In 1979, Misrach began an ongoing series of photographs entitled “Desert Cantos,” several of which are included here. “I’ve always thought of the desert landscape as a place where culture-civilization stands out in relief,” he observes.  “Whether it’s military testing, environmental degradation or government policy, the desert is one of the places where civilization and nature collide.”

California’s Salton Sea was formed when, in a disastrously managed irrigation crisis, the Colorado River was allowed to flow into an ancient lake bed from 1905 to 1907.

Several of the Salton Sea photos in the exhibit, with their huge expanses of sea and sky, low-hanging clouds and the occasional blood-red smear, seem to depict the day of creation. Others — of submerged gas pumps, lampposts and clotheslines — show the detritus of human life and the inexorable rising of the fetid water.

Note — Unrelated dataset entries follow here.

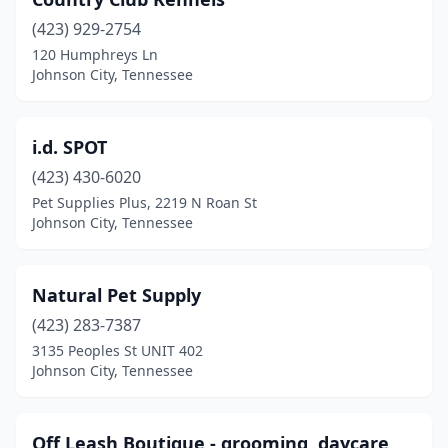
(423) 929-2754
120 Humphreys Ln
Johnson City, Tennessee
i.d. SPOT
(423) 430-6020
Pet Supplies Plus, 2219 N Roan St
Johnson City, Tennessee
Natural Pet Supply
(423) 283-7387
3135 Peoples St UNIT 402
Johnson City, Tennessee
Off Leash Boutique - grooming, daycare,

There are series titled “Battleground Points” and “Desert Fires.” Two photos — pristine white and dove-gray — of White Sands, New Mexico, make it especially horrifying to contemplate that the first nuclear weapon (code named Trinity) was tested here in 1945, less than a month before the United States annihilated the Japanese cities of Hiroshima and Nagasaki.

“Whatever else a photograph may be about, it is always about time.” This is mounted above “Cloud No. 189” (1992).

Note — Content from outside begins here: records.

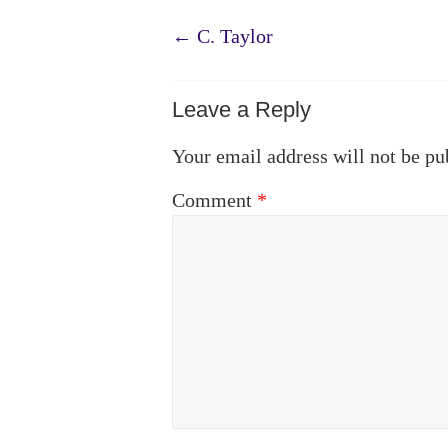
←
C. Taylor
Leave a Reply
Your email address will not be pu
Comment
*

“The world is as terrible as it is beautiful, but when you look more closely, it is as beautiful as it is terrible,”  Misrach wrote in 1979.

Misrach’s photos are powerfully paradoxical. They speak to our hunger both to create and destroy; our drive both to observe beauty and to violate it; the sorrow that we’ve wrecked so much of our earth — and the wonder that so much that still breaks our collective heart survives.